- **What is required**:
What lines in the material hold the string "está"? Copy out each of them.

::: Given data :::

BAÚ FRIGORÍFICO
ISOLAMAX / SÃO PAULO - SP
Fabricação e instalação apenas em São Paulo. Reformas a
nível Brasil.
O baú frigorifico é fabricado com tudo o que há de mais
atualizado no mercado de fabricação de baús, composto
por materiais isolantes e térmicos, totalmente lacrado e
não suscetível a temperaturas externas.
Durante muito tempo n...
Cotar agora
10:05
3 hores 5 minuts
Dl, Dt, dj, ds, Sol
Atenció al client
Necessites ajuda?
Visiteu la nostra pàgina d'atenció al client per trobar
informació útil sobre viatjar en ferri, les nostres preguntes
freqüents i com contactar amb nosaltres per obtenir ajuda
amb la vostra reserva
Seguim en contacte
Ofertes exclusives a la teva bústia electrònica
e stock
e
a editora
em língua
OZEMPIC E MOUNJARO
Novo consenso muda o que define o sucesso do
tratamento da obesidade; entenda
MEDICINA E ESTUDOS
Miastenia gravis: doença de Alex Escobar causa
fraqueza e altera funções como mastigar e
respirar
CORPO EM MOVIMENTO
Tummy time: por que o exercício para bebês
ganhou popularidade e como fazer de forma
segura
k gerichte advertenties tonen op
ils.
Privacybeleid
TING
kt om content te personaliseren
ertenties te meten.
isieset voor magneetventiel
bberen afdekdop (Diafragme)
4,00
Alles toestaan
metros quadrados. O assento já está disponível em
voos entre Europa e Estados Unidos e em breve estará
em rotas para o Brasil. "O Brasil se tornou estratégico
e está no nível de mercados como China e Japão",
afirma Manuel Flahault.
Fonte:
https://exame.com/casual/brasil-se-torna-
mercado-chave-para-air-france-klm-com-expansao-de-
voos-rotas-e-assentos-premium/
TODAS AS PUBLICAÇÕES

:::

- **Your solution**:
metros quadrados. O assento já está disponível em
e está no nível de mercados como China e Japão",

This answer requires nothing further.